I do have a problem with conclusions folks make from false data, but in general I have no problem with who gets what named after whom. In science, very often the mis-attributions are more justice than not.

Einstein's Nobel Prize wasn't for E=Mc^2, it was for proving the quantum nature of light by demonstrating the photo-electric effect (photons in - electrons out). Who really cares if someone mistakenly praises him for the wrong stroke of genius? (Did you know that Einstein wasn't a very good mathematician? Did you know he actually took a really good mathematician with him to important conferences in case he needed help? Does anyone really care?
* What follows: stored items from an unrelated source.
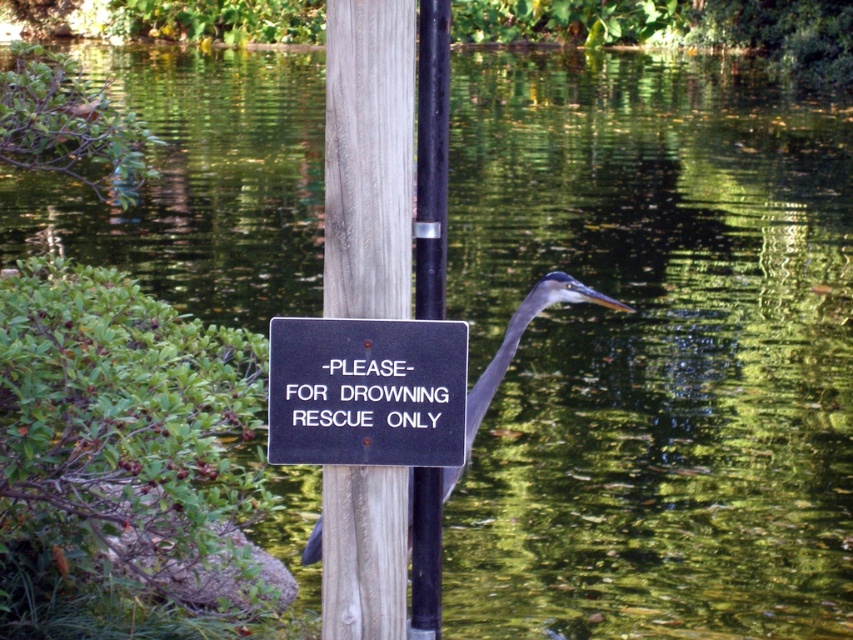
Does black plastic sign at center have a greater height compared to gray matte heron at center?

No.

Does black plastic sign at center have a greater width compared to gray matte heron at center?

No.

Find the location of a particular element. The height and width of the screenshot is (640, 853). black plastic sign at center is located at coordinates (366, 392).

Where is `black plastic sign at center`? The width and height of the screenshot is (853, 640). black plastic sign at center is located at coordinates (x=366, y=392).

Measure the distance between point (x=416, y=120) and camera.

The distance of point (x=416, y=120) from camera is 7.16 feet.

Is point (439, 140) more distant than point (320, 534)?

No, (439, 140) is closer to viewer.

Find the location of `black wood pole at center`. black wood pole at center is located at coordinates (431, 157).

Is wooden post at center thinner than black plastic sign at center?

Yes, wooden post at center is thinner than black plastic sign at center.

Does point (369, 100) lie behind point (457, 452)?

No.

Where is `wooden post at center`? The width and height of the screenshot is (853, 640). wooden post at center is located at coordinates (368, 157).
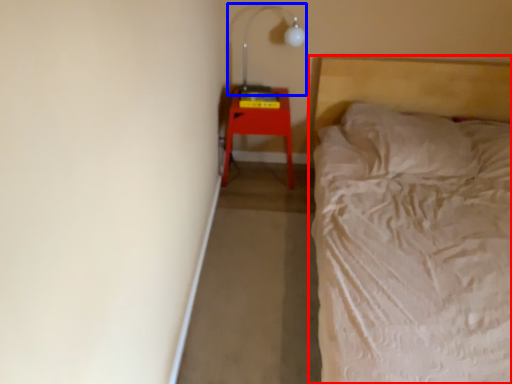
Question: Which object is closer to the camera taking this photo, bed (highlighted by a red box) or lamp (highlighted by a blue box)?

Choices:
 (A) bed
 (B) lamp

Answer: (A)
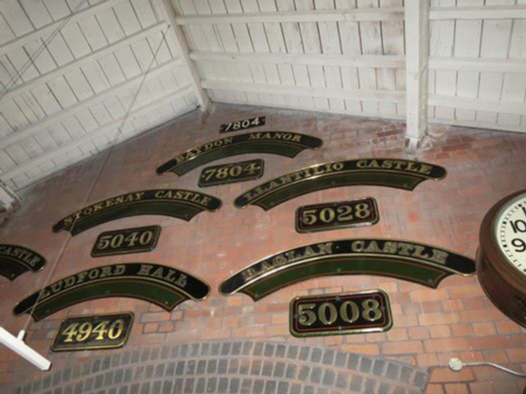
At what (x,y) coordinates should I click in order to perform the action: click on wooden beam. Please return your answer as a coordinate pair (x, y). Looking at the image, I should click on (416, 26).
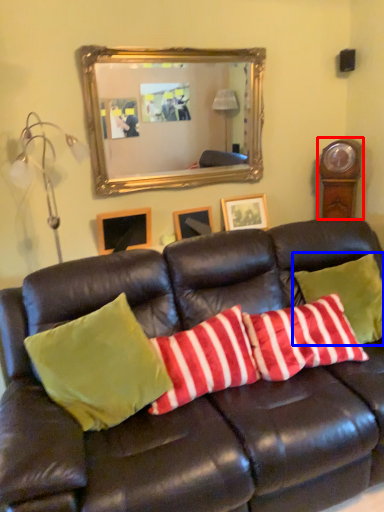
Question: Which of the following is the farthest to the observer, clock (highlighted by a red box) or pillow (highlighted by a blue box)?

Choices:
 (A) clock
 (B) pillow

Answer: (A)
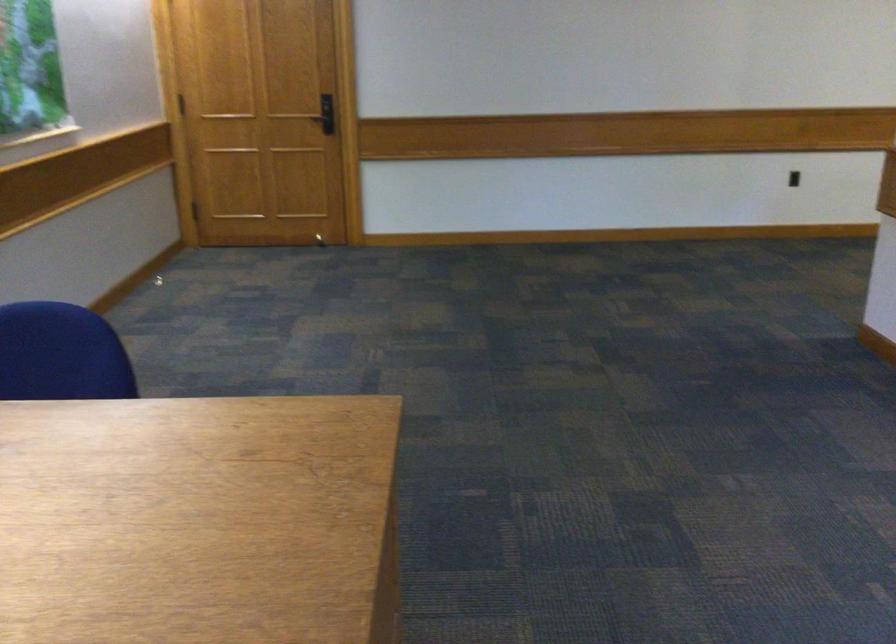
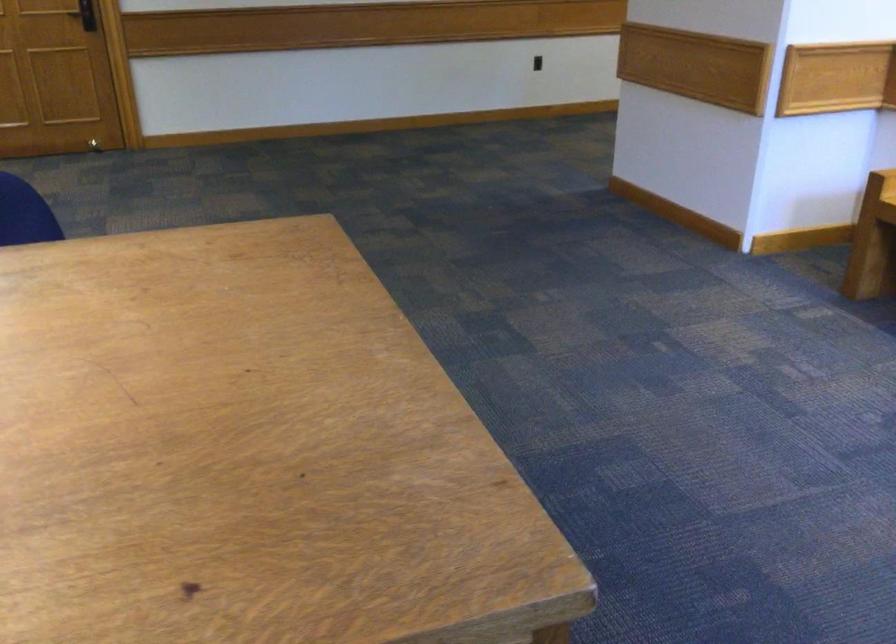
Question: The first image is from the beginning of the video and the second image is from the end. How did the camera likely rotate when shooting the video?

Choices:
 (A) Left
 (B) Right
 (C) Up
 (D) Down

Answer: (B)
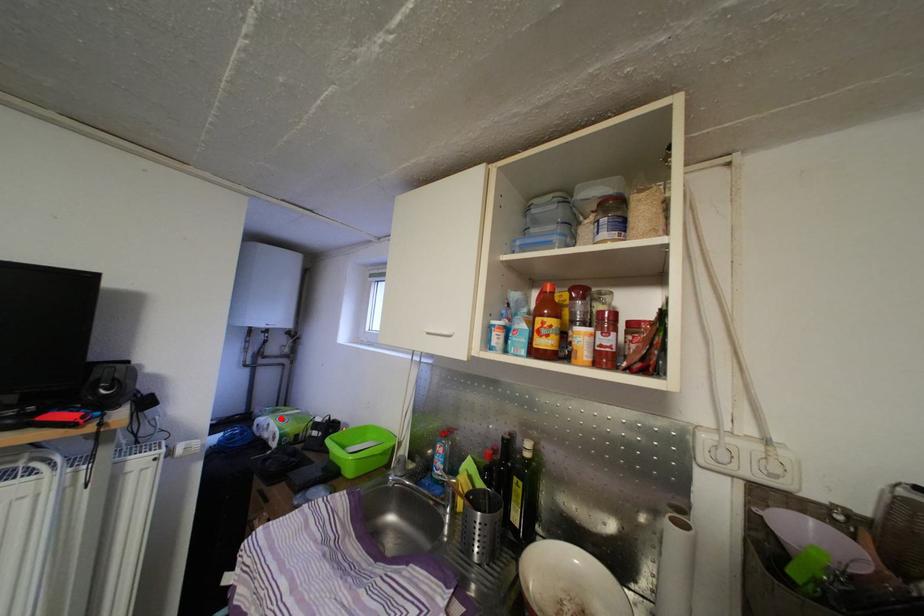
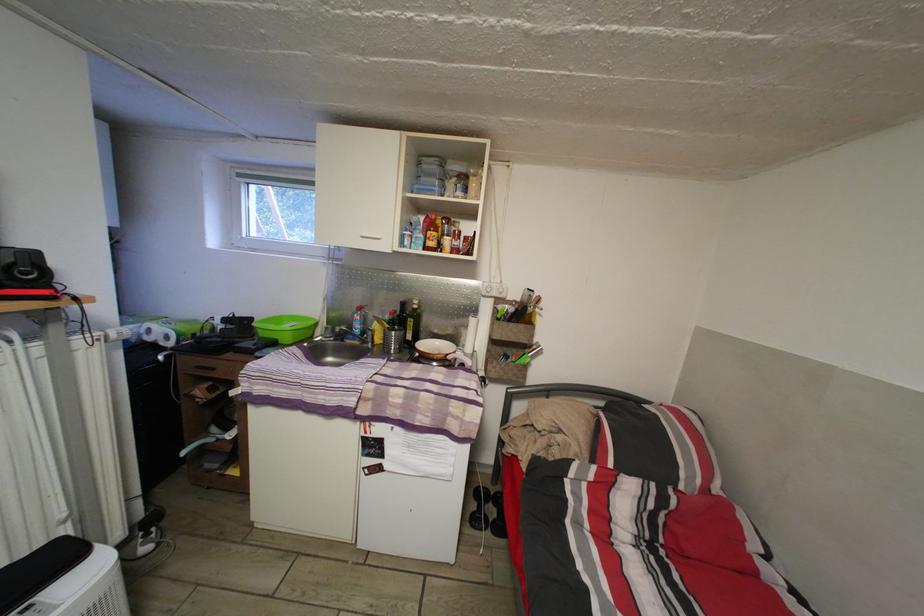
The point at the highlighted location is marked in the first image. Where is the corresponding point in the second image?

(144, 328)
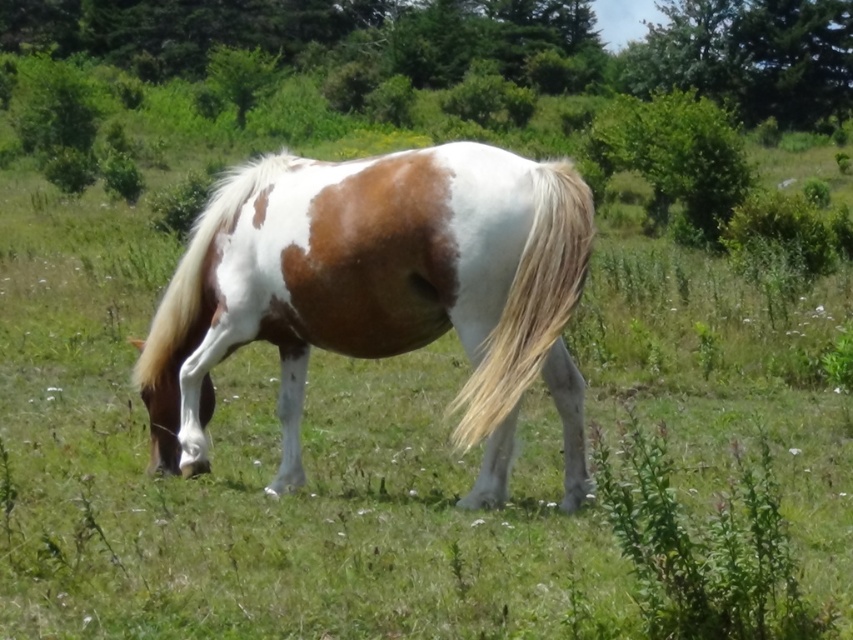
Question: Which of the following is the closest to the observer?

Choices:
 (A) white silky mane at center
 (B) blonde silky tail at center
 (C) white and brown speckled horse at center

Answer: (B)

Question: Which object appears closest to the camera in this image?

Choices:
 (A) blonde silky tail at center
 (B) white and brown speckled horse at center

Answer: (A)

Question: Which of the following is the closest to the observer?

Choices:
 (A) (489, 429)
 (B) (300, 204)
 (C) (258, 176)

Answer: (A)

Question: Can you confirm if blonde silky tail at center is smaller than white silky mane at center?

Choices:
 (A) no
 (B) yes

Answer: (B)

Question: Is white and brown speckled horse at center smaller than white silky mane at center?

Choices:
 (A) no
 (B) yes

Answer: (B)

Question: Does white and brown speckled horse at center have a greater width compared to blonde silky tail at center?

Choices:
 (A) no
 (B) yes

Answer: (B)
But iit's true, and isn't that interesting?)

Galileo gave a mathematical basis for uniform gravitational acceleration, but used another man's optical concept, the telescope, to prove the earth wasn't the center of the universe. And paid for it. Let him have whatever credit anyone can think of. Newton accomplished so many incredible scientific feats that any one of a dozen could be ascribed to him falsely and who would care? Leibnitz and he fought over who discovered Calculus, and probably neither of them actually discovered it, but they both codified it so that today the world uses it every day, much as they brought it together and applied it to the world about us, for our amazement.

To me, Stigler's Law is mostly an amusing comment, worth thinking about mostly by those interested in both people, and science, who take pleasure in studying how the great ideas actually developed, and inspired. But, it does tend to make one careful, doesn't it?